EXCERPTED PASSAGE ->
- Original authors: Mark Walsen Reinhold Hoffmann and others
- Developer: Notation Software Germany
- Initial release: 1994; 32 years ago
- Stable release: 5.1.4 / 15 April 2026; 1 day ago
- Operating system: Microsoft Windows with Wine macOS, Ubuntu
- Available in: 4 languages
- List of languages English, German, Italian, Spanish
- Type: Scorewriter (Music notation)
- License: Proprietary software
- Website: www.notation.com

= Notation Composer =

Scorewriter and music sequencer

Notation Composer is primarily a scorewriter and music sequencer software that is developed and released by Notation Software Germany for Microsoft Windows and with Wine for macOS, Linux Ubuntu and other Linux distributions.

==History==
Notation Composer was initially developed by Notation Software, Inc. a corporation licensed in the State of Washington of the United States founded and established by Mark Walsen in 1994. The first version was originally released as MidiNotate Composer, with the intent to make the process of composing and arranging easy for "everyday musicians". The version 2 release of the program changed the name to Notation Composer to more closely associate the name with the parent company.

After the transition of ownership of Notation Software in 2013, Notation Composer has been further developed by Notation Software Germany GmbH under the leadership of Reinhold Hoffmann, musician and CEO of the company.

TASKS TO PERFORM ->
a – According to the Notation Composer article, under what name was the program's first version released?
b – Copy word for word the part of the Notation Composer article from "- Original authors: Mark" up to and including "Scorewriter (Music notation)".

PROVIDED INFORMATION ->
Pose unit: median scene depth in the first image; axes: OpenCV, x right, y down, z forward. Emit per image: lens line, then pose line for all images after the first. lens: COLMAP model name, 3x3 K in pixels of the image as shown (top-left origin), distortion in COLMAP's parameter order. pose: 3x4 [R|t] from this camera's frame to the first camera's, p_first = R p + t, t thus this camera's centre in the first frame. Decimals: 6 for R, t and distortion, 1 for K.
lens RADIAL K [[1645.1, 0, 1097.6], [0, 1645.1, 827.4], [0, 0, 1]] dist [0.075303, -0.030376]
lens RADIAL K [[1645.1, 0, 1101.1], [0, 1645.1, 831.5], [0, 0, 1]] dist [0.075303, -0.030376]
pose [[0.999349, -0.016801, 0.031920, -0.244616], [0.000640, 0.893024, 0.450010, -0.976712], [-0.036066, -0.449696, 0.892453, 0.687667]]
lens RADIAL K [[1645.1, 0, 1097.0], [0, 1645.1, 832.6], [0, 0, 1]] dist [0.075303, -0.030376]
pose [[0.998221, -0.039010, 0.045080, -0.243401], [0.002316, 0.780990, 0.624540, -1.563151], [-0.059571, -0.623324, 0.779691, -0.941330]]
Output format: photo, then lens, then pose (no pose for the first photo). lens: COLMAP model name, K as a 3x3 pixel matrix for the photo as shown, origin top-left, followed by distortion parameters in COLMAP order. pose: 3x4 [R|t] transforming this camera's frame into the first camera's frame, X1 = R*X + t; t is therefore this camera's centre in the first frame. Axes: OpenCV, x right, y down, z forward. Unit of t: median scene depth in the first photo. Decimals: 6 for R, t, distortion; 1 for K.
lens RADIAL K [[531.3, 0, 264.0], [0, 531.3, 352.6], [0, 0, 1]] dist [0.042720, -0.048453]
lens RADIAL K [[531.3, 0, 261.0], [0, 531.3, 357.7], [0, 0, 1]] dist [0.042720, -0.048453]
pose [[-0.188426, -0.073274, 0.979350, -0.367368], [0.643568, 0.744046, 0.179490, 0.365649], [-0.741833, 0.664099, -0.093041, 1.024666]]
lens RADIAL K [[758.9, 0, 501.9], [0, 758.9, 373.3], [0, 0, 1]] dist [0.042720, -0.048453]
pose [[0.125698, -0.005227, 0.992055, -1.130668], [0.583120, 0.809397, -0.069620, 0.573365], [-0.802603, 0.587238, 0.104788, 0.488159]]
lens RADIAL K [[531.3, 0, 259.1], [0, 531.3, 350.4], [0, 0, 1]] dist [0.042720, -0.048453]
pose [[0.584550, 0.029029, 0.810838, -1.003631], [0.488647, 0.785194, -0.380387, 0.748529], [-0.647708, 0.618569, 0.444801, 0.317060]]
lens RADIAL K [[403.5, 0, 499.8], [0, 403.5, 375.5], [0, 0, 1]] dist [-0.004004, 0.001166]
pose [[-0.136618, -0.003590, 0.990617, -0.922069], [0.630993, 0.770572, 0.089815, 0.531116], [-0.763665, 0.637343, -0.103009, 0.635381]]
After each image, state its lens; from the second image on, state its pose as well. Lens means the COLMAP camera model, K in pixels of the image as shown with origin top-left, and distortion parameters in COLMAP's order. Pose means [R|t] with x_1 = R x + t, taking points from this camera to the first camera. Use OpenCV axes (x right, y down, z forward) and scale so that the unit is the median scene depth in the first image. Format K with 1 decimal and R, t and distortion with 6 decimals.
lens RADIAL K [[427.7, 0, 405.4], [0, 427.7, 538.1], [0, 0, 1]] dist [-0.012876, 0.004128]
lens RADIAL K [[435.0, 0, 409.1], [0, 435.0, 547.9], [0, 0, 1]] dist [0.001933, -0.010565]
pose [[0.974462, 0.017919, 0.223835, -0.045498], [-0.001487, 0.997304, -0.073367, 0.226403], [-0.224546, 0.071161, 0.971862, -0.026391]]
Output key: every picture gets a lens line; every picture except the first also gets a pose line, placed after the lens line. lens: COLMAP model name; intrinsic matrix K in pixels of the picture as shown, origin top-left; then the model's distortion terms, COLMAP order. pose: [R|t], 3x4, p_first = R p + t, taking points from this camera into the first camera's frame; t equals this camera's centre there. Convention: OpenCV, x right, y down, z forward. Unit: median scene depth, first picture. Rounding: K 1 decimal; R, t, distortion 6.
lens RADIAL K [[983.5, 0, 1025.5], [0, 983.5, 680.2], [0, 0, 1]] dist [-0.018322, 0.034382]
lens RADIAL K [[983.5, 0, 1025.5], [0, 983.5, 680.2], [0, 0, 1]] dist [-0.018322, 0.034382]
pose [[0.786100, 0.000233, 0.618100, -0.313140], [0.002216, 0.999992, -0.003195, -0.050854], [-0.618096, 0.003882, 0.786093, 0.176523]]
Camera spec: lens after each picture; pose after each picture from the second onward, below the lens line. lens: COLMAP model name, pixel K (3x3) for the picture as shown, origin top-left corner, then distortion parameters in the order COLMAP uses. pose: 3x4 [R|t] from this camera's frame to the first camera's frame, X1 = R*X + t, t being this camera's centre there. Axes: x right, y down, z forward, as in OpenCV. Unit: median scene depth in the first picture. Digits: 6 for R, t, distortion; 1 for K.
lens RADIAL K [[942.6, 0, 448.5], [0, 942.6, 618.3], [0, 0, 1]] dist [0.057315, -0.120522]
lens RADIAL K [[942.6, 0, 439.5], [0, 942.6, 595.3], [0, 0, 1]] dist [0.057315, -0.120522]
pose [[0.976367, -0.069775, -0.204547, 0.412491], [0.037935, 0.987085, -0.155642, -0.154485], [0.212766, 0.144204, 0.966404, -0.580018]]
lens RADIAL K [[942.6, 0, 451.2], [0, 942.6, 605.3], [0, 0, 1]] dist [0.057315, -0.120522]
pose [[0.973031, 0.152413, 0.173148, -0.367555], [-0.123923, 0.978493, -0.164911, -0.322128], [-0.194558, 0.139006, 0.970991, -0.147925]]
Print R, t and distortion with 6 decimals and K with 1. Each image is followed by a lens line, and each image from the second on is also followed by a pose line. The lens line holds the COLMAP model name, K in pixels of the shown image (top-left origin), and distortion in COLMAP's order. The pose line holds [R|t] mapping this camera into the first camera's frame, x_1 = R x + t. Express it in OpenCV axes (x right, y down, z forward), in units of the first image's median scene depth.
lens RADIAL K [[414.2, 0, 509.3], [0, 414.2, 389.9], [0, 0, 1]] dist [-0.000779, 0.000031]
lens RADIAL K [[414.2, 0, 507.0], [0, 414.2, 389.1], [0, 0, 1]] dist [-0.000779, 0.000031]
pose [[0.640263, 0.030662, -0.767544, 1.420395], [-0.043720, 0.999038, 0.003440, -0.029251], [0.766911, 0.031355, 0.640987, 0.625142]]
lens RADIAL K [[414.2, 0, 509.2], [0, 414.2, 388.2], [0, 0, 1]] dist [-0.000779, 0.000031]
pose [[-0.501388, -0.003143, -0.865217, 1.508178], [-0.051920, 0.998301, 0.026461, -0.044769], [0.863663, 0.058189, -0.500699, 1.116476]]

EXPECTED RESULTS ->
a – MidiNotate Composer

b –
- Original authors: Mark Walsen Reinhold Hoffmann and others
- Developer: Notation Software Germany
- Initial release: 1994; 32 years ago
- Stable release: 5.1.4 / 15 April 2026; 1 day ago
- Operating system: Microsoft Windows with Wine macOS, Ubuntu
- Available in: 4 languages
- List of languages English, German, Italian, Spanish
- Type: Scorewriter (Music notation)